Arbeitgeber können Mitarbeitern in bestimmten Fällen das Tragen vom religiösen Kopftuch am Arbeitsplatz verbieten, entschied ein EU-Gericht am Donnerstag. Zwei in Deutschland arbeitende muslimische Frauen brachten ein Verbot vom religiösen Kopftuch am Arbeitsplatz vor den Europäischen Gerichtshof, nachdem ihnen das Tragen des Kopftuchs bei der Arbeit verboten wurde.

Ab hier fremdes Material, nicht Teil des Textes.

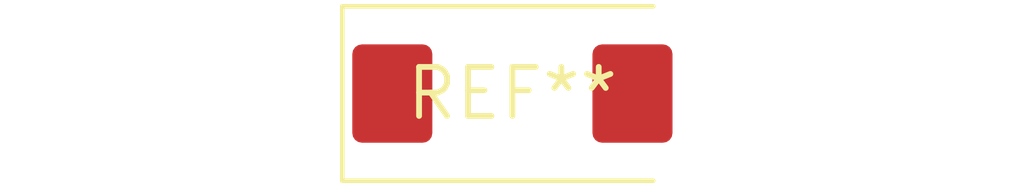
<source format=kicad_pcb>
(kicad_pcb (version 20240108) (generator pcbnew)

  (general
    (thickness 1.6)
  )

  (paper "A4")
  (layers
    (0 "F.Cu" signal)
    (31 "B.Cu" signal)
    (32 "B.Adhes" user "B.Adhesive")
    (33 "F.Adhes" user "F.Adhesive")
    (34 "B.Paste" user)
    (35 "F.Paste" user)
    (36 "B.SilkS" user "B.Silkscreen")
    (37 "F.SilkS" user "F.Silkscreen")
    (38 "B.Mask" user)
    (39 "F.Mask" user)
    (40 "Dwgs.User" user "User.Drawings")
    (41 "Cmts.User" user "User.Comments")
    (42 "Eco1.User" user "User.Eco1")
    (43 "Eco2.User" user "User.Eco2")
    (44 "Edge.Cuts" user)
    (45 "Margin" user)
    (46 "B.CrtYd" user "B.Courtyard")
    (47 "F.CrtYd" user "F.Courtyard")
    (48 "B.Fab" user)
    (49 "F.Fab" user)
    (50 "User.1" user)
    (51 "User.2" user)
    (52 "User.3" user)
    (53 "User.4" user)
    (54 "User.5" user)
    (55 "User.6" user)
    (56 "User.7" user)
    (57 "User.8" user)
    (58 "User.9" user)
  )

  (setup
    (pad_to_mask_clearance 0)
    (pcbplotparams
      (layerselection 0x00010fc_ffffffff)
      (plot_on_all_layers_selection 0x0000000_00000000)
      (disableapertmacros false)
      (usegerberextensions false)
      (usegerberattributes false)
      (usegerberadvancedattributes false)
      (creategerberjobfile false)
      (dashed_line_dash_ratio 12.000000)
      (dashed_line_gap_ratio 3.000000)
      (svgprecision 4)
      (plotframeref false)
      (viasonmask false)
      (mode 1)
      (useauxorigin false)
      (hpglpennumber 1)
      (hpglpenspeed 20)
      (hpglpendiameter 15.000000)
      (dxfpolygonmode false)
      (dxfimperialunits false)
      (dxfusepcbnewfont false)
      (psnegative false)
      (psa4output false)
      (plotreference false)
      (plotvalue false)
      (plotinvisibletext false)
      (sketchpadsonfab false)
      (subtractmaskfromsilk false)
      (outputformat 1)
      (mirror false)
      (drillshape 1)
      (scaleselection 1)
      (outputdirectory "")
    )
  )

  (net 0 "")

  (footprint "CP_EIA-7343-43_Kemet-X" (layer "F.Cu") (at 0 0))

)

</source>
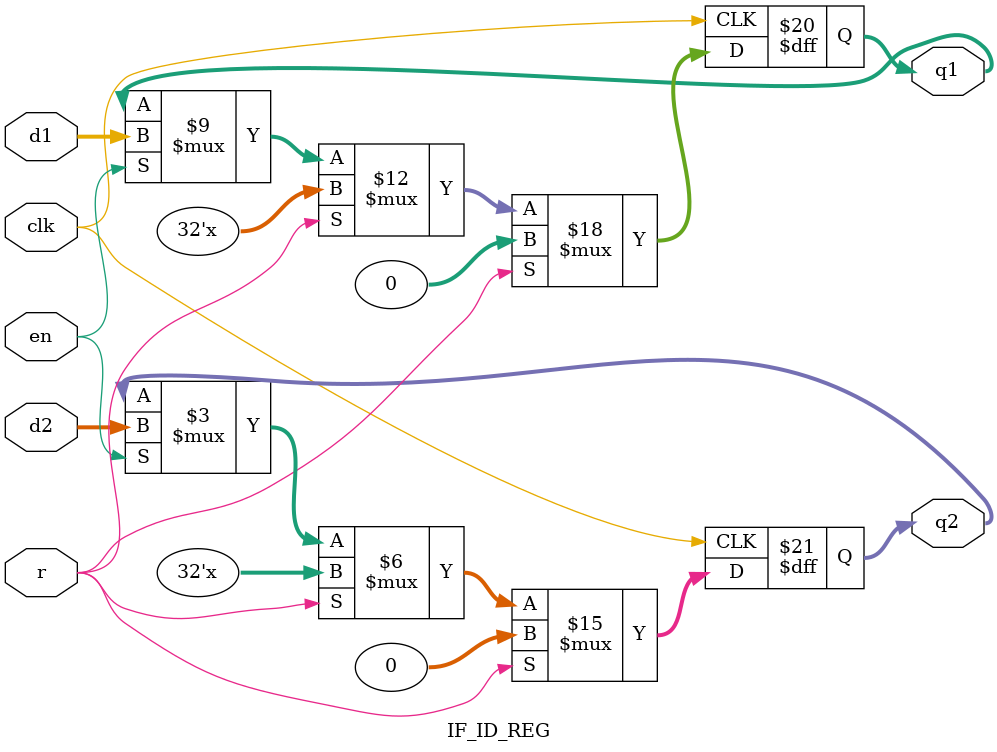
<source format=v>
`timescale 1ns / 1ps
module IF_ID_REG(en, r, clk, d1, d2, q1, q2);
	input en,r,clk;
	input [31:0] d1, d2;//PC, Insturction
	output [31:0] q1, q2;
	reg [31:0] q1, q2;

	always @ (posedge clk) begin
		if(r) begin
		  q1 = {32{1'b0}};
		  q2 = {32{1'b0}};
		end
		else if(en) begin
		  q1 = d1;
		  q2 = d2;
		end
	end

endmodule

</source>
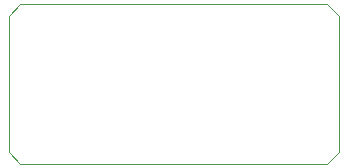
<source format=gbr>
%TF.GenerationSoftware,KiCad,Pcbnew,8.0.4-8.0.4-0~ubuntu20.04.1*%
%TF.CreationDate,2024-08-22T16:05:33+09:00*%
%TF.ProjectId,pcb_blheli_s,7063625f-626c-4686-956c-695f732e6b69,rev?*%
%TF.SameCoordinates,Original*%
%TF.FileFunction,Profile,NP*%
%FSLAX46Y46*%
G04 Gerber Fmt 4.6, Leading zero omitted, Abs format (unit mm)*
G04 Created by KiCad (PCBNEW 8.0.4-8.0.4-0~ubuntu20.04.1) date 2024-08-22 16:05:33*
%MOMM*%
%LPD*%
G01*
G04 APERTURE LIST*
%TA.AperFunction,Profile*%
%ADD10C,0.050000*%
%TD*%
G04 APERTURE END LIST*
D10*
X114300000Y-97200000D02*
X113300000Y-98200000D01*
X113300000Y-109700000D02*
X114300000Y-110700000D01*
X141300000Y-109700000D02*
X140300000Y-110700000D01*
X140300000Y-97200000D02*
X141300000Y-98200000D01*
X140300000Y-110700000D02*
X114300000Y-110700000D01*
X113300000Y-109700000D02*
X113300000Y-98200000D01*
X114300000Y-97200000D02*
X140300000Y-97200000D01*
X141300000Y-98200000D02*
X141300000Y-109700000D01*
M02*

</source>
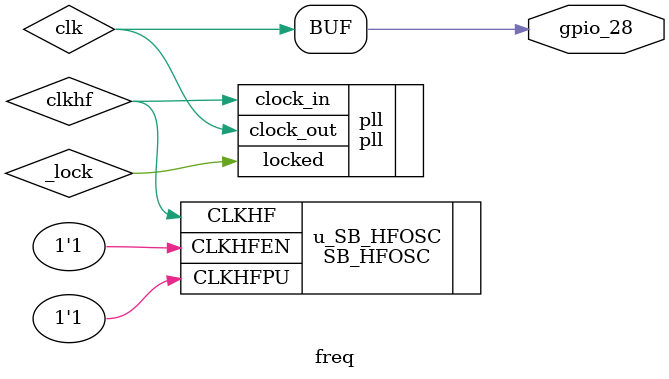
<source format=v>
module freq (
  output wire gpio_28,
);
  wire clkhf, clk, _lock;
  SB_HFOSC u_SB_HFOSC (.CLKHFPU(1'b1), .CLKHFEN(1'b1), .CLKHF(clkhf));
  pll pll(
    .clock_in(clkhf),
    .clock_out(clk),
    .locked(_lock)
  );

  assign gpio_28 = clk;
endmodule

</source>
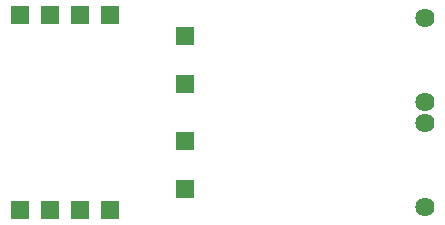
<source format=gbr>
G75*
%MOIN*%
%OFA0B0*%
%FSLAX25Y25*%
%IPPOS*%
%LPD*%
%AMOC8*
5,1,8,0,0,1.08239X$1,22.5*
%
%ADD10R,0.06400X0.06400*%
%ADD11C,0.06400*%
D10*
X0062500Y0075000D03*
X0072500Y0075000D03*
X0052500Y0075000D03*
X0042500Y0075000D03*
X0042500Y0010000D03*
X0052500Y0010000D03*
X0062500Y0010000D03*
X0072500Y0010000D03*
X0097500Y0052126D03*
X0097500Y0067874D03*
X0097500Y0017126D03*
X0097500Y0032874D03*
D11*
X0177500Y0046000D03*
X0177500Y0074000D03*
X0177500Y0011000D03*
X0177500Y0039000D03*
M02*

</source>
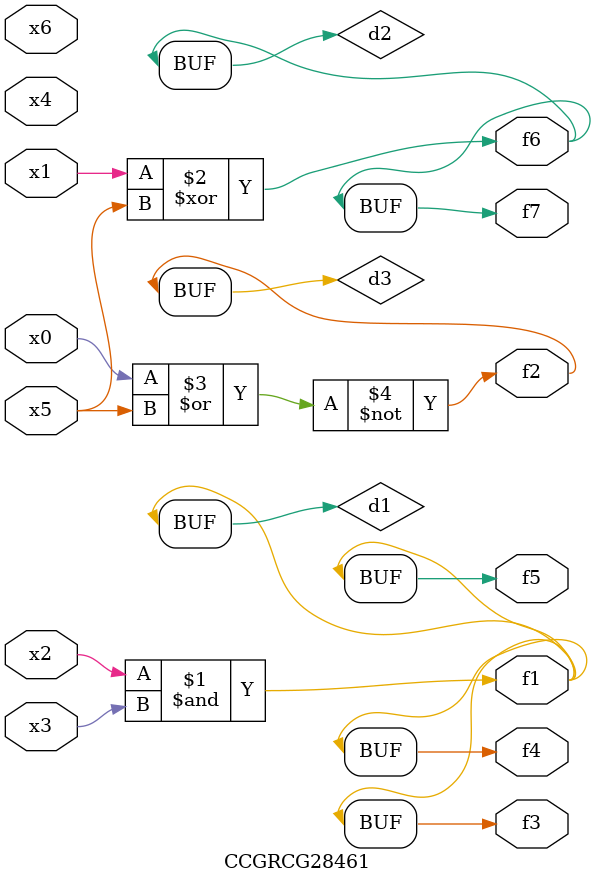
<source format=v>
module CCGRCG28461(
	input x0, x1, x2, x3, x4, x5, x6,
	output f1, f2, f3, f4, f5, f6, f7
);

	wire d1, d2, d3;

	and (d1, x2, x3);
	xor (d2, x1, x5);
	nor (d3, x0, x5);
	assign f1 = d1;
	assign f2 = d3;
	assign f3 = d1;
	assign f4 = d1;
	assign f5 = d1;
	assign f6 = d2;
	assign f7 = d2;
endmodule

</source>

Das Gericht entschied, dass ein Verbot religiöser Symbole wie des Kopftuchs „durch das Bedürfnis des Arbeitgebers gerechtfertigt sein kann, sich gegenüber Kunden neutral zu präsentieren oder soziale Auseinandersetzungen zu verhindern“.

Der Arbeitgeber muss jedoch nachweisen, dass er in seiner Politik nicht zwischen verschiedenen Glaubensrichtungen und Religionen diskriminiert.

Die beiden Frauen, eine Kassiererin in einer Apotheke und eine Heilerziehungspflegerin, wandten sich mit ihren Fällen zunächst an die deutschen Gerichte, die sie dem EuGH zur Auslegung des EU-Rechts vorlegten.

Die in der Apotheke beschäftigte Frau war dort seit 2002 angestellt und hatte zunächst kein Kopftuch getragen, wollte aber 2014 damit beginnen, eines zu tragen.

Ihr Arbeitgeber wies sie jedoch an, „ohne auffällige, großflächige Zeichen politischer, philosophischer oder religiöser Überzeugungen“ zur Arbeit zu kommen, so der EuGH.

Die andere Frau war 2016 als Betreuerin bei einem gemeinnützigen Verein beschäftigt und hatte zunächst ein Kopftuch bei der Arbeit getragen.

Sie ging in Elternzeit. Während dieser Zeit erließ der Verein eine Richtlinie, die Mitarbeitern mit Kundenkontakt das Tragen von sichtbaren Zeichen politischer, weltanschaulicher oder religiöser Überzeugung am Arbeitsplatz untersagt.

Nach ihrer Rückkehr aus dem Erziehungsurlaub weigerte sie sich, das Kopftuch abzulegen, was zu mehreren Abmahnungen und schließlich zu ihrer Entlassung führte.

Politische Entscheidung

Der EuGH sagte, dass die nationalen Gerichte nun in jedem Einzelfall prüfen müssen, ob die Unternehmensregeln mit den nationalen Gesetzen zur Religionsfreiheit und der Notwendigkeit einer „Politik der Neutralität“ vereinbar sind.

Er sagte, es müsse „ein echtes Bedürfnis seitens des Arbeitgebers“ für eine solche Politik geben, die nicht gegen „nationale Bestimmungen zum Schutz der Religionsfreiheit“ verstoßen dürfe. Grünes Licht für das Verbot vom religiösen Kopftuch am Arbeitsplatz? Wird nun diese gerichtliche Erkenntnis umgesetzt und verschwinden diese religiösen Symbole wieder aus der Öffentlichkeit?